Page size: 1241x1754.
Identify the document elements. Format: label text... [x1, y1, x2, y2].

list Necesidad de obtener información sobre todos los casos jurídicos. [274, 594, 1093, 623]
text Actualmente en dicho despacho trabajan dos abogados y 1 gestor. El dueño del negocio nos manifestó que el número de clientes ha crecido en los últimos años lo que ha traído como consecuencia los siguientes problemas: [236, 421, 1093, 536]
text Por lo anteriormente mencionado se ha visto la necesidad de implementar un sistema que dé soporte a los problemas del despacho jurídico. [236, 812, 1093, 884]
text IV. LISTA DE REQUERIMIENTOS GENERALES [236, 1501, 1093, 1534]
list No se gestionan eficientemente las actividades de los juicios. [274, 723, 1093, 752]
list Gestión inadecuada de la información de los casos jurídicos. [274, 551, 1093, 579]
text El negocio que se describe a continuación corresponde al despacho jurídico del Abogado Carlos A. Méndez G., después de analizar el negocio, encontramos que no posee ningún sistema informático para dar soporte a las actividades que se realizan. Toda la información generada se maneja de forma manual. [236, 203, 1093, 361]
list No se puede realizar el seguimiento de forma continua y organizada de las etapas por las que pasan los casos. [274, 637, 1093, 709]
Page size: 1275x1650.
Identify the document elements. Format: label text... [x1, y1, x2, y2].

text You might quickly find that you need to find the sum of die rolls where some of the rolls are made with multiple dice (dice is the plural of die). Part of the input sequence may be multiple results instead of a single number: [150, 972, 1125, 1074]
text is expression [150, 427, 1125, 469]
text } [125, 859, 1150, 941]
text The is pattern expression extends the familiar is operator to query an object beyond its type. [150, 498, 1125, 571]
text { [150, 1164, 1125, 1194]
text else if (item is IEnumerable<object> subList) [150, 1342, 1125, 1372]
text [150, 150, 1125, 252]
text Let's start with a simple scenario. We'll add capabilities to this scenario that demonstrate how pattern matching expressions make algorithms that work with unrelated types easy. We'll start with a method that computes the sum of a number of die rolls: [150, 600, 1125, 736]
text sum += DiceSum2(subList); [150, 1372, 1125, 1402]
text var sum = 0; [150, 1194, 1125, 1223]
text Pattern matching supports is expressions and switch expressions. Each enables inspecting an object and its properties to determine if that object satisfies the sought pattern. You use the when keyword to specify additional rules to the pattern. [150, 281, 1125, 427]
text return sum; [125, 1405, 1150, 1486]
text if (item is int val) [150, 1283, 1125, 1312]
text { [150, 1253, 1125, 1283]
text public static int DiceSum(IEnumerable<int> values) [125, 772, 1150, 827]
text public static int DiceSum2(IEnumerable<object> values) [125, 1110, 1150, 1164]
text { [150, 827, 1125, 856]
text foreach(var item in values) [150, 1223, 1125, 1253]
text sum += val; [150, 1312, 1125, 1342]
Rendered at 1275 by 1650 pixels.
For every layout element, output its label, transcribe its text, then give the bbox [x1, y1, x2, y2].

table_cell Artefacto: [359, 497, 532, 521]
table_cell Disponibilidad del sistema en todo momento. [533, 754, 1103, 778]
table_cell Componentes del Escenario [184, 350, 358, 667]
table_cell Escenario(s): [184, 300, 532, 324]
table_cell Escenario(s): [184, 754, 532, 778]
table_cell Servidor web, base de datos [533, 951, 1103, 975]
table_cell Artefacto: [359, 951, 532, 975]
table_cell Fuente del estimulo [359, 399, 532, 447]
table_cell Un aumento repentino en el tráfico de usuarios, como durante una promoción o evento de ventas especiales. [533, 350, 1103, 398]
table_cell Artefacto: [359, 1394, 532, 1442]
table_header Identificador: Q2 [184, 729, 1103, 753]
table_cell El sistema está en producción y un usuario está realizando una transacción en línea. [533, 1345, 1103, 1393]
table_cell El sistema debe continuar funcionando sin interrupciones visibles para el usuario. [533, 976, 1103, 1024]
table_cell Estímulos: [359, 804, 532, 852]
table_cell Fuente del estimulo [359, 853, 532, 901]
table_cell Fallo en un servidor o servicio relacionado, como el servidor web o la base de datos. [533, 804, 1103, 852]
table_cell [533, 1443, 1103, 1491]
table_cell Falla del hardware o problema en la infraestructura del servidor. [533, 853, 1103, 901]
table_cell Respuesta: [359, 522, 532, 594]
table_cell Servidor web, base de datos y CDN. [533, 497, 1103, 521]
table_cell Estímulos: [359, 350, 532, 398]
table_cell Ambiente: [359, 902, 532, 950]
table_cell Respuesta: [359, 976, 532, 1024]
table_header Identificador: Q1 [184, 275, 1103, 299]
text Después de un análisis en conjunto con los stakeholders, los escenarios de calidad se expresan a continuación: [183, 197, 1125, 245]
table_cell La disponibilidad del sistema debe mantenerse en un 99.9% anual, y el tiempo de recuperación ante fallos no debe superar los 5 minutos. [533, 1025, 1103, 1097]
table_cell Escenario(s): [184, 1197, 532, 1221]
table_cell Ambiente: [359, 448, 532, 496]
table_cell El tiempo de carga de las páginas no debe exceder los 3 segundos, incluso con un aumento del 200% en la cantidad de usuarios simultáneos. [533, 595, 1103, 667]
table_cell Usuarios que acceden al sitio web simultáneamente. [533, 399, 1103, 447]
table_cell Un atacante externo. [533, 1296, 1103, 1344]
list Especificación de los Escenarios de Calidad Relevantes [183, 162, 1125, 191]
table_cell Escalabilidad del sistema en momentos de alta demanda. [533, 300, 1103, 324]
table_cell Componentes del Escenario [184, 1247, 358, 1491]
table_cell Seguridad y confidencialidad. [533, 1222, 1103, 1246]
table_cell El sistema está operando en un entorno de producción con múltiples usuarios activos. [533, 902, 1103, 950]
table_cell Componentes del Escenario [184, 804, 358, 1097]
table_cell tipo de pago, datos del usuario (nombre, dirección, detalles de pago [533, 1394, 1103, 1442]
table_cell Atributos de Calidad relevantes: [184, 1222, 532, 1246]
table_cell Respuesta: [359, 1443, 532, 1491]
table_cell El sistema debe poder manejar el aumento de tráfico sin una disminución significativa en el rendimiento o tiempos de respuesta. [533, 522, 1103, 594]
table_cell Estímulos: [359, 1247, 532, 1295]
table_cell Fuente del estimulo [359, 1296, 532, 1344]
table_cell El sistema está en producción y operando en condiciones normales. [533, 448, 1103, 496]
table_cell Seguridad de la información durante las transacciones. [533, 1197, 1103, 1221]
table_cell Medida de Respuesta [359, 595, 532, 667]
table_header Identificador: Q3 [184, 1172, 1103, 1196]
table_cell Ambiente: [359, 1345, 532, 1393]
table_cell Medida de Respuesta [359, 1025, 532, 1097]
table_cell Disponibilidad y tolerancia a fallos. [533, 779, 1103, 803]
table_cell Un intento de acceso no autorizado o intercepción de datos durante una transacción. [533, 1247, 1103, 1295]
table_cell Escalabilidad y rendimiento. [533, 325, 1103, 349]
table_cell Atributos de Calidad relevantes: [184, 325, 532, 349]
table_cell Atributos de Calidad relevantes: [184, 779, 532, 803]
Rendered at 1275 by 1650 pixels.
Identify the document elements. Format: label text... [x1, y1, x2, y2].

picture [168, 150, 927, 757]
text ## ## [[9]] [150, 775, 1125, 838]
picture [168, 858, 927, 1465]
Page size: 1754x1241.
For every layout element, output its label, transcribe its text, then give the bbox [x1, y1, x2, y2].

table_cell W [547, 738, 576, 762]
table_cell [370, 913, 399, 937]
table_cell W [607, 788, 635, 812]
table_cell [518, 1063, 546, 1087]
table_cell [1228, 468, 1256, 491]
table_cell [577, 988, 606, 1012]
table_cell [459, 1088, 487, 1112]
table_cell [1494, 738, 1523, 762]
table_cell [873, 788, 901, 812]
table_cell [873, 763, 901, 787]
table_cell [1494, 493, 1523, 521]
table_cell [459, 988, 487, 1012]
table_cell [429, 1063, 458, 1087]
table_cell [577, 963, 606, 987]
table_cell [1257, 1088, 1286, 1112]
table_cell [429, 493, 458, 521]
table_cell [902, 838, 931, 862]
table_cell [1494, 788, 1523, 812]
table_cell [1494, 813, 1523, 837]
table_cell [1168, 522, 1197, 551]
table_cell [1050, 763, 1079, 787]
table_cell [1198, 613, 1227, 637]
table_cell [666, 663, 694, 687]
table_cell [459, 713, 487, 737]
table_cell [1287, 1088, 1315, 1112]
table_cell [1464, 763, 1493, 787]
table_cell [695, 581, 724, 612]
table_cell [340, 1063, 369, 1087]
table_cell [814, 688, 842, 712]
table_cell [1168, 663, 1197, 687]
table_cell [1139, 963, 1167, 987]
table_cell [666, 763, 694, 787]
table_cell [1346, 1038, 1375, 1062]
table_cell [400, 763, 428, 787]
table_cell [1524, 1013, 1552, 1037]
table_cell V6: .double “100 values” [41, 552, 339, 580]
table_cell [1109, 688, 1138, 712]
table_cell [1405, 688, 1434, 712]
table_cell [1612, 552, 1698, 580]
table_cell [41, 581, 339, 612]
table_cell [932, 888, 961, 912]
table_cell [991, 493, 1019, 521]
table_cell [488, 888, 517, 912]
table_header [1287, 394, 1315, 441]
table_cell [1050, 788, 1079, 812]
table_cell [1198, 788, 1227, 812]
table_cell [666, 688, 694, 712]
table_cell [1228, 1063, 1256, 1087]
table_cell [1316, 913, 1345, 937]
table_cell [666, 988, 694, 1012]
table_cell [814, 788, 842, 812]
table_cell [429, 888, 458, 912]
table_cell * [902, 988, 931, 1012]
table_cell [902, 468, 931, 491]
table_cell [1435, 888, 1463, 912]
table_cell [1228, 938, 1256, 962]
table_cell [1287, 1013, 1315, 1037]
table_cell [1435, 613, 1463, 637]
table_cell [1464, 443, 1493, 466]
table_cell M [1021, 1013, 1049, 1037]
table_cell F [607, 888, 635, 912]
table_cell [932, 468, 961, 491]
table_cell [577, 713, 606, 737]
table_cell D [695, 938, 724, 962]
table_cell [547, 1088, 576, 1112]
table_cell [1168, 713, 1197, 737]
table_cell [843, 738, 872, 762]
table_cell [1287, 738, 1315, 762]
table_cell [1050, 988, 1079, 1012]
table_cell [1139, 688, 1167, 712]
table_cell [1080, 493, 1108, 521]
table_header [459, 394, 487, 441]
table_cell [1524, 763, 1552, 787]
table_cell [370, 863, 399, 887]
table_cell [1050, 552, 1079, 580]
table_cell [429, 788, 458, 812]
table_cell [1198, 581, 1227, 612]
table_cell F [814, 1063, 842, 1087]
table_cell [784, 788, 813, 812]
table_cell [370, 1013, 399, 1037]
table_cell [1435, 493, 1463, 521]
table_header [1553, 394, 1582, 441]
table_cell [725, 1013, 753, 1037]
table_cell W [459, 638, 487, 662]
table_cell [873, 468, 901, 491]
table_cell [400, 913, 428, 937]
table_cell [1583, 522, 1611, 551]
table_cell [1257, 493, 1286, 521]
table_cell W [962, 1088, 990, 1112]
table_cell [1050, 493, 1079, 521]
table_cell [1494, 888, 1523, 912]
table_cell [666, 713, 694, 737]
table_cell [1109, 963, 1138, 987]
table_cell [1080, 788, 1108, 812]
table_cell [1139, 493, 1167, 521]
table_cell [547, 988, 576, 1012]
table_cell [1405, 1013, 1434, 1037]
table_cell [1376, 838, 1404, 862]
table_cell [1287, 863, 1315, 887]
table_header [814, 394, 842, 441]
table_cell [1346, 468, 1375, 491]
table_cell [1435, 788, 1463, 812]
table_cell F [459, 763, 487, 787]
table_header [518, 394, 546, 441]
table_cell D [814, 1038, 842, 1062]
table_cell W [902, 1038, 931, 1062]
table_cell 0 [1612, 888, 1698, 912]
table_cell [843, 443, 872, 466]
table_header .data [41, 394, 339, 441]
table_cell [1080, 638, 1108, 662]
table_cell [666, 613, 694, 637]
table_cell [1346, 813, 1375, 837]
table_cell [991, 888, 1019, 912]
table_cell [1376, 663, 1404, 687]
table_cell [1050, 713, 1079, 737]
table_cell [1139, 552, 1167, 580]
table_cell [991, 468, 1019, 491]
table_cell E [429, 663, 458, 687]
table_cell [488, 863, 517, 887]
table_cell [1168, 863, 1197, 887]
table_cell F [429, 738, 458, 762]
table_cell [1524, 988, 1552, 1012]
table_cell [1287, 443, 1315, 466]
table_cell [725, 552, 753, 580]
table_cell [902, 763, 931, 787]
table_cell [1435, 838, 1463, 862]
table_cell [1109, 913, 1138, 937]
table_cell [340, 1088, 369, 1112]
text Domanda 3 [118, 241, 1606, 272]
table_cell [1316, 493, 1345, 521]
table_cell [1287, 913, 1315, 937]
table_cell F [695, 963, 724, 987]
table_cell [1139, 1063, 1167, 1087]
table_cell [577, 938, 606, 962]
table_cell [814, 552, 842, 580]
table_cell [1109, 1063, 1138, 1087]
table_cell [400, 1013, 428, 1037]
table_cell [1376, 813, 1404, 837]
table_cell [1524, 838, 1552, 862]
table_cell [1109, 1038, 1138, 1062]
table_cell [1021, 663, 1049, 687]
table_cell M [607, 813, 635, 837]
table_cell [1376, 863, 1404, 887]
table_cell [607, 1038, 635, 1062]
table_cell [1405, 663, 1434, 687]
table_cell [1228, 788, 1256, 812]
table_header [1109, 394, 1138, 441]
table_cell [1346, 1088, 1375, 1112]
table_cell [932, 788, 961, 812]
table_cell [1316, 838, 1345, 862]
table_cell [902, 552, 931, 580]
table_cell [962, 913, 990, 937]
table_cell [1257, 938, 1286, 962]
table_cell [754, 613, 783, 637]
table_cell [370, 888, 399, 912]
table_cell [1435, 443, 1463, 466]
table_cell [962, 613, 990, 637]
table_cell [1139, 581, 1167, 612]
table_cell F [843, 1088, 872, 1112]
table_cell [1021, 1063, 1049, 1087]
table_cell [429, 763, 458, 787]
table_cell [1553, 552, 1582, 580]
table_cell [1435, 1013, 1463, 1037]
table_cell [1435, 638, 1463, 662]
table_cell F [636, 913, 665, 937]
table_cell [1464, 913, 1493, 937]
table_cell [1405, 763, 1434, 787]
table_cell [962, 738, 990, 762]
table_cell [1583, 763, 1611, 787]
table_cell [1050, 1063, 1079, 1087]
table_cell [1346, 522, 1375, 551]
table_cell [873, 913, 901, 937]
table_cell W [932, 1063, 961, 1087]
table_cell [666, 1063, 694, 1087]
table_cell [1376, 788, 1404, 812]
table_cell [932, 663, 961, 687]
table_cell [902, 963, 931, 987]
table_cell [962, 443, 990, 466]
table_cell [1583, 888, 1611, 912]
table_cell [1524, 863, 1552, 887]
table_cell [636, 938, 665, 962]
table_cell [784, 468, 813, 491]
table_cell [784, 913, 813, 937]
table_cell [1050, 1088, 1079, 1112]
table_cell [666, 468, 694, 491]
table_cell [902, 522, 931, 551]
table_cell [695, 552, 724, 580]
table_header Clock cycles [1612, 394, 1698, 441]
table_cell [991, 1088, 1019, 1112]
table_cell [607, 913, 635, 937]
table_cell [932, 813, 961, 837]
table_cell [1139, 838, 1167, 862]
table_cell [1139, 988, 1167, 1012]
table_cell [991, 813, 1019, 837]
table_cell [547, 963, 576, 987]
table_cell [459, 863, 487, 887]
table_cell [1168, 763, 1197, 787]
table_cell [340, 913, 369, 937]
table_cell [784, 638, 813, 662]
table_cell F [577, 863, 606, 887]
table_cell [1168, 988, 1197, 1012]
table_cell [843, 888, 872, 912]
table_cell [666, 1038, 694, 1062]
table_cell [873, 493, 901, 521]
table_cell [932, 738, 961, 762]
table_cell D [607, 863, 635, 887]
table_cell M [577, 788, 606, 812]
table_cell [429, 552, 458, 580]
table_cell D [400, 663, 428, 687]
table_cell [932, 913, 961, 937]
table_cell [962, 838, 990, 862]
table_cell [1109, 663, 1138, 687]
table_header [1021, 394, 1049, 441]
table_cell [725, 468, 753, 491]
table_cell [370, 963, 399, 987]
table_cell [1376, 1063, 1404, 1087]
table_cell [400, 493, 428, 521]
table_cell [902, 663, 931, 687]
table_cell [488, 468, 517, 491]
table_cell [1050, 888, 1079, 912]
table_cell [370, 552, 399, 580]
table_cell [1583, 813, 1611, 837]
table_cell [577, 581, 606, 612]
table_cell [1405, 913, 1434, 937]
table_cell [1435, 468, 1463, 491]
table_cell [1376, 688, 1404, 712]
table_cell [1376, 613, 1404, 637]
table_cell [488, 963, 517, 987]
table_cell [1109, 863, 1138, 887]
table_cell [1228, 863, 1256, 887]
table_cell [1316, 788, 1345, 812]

___

Reproduce each line from the data that has "actividades" in it.

list No se gestionan eficientemente las actividades de los juicios. [274, 723, 1093, 752]
text El negocio que se describe a continuación corresponde al despacho jurídico del Abogado Carlos A. Méndez G., después de analizar el negocio, encontramos que no posee ningún sistema informático para dar soporte a las actividades que se realizan. Toda la información generada se maneja de forma manual. [236, 203, 1093, 361]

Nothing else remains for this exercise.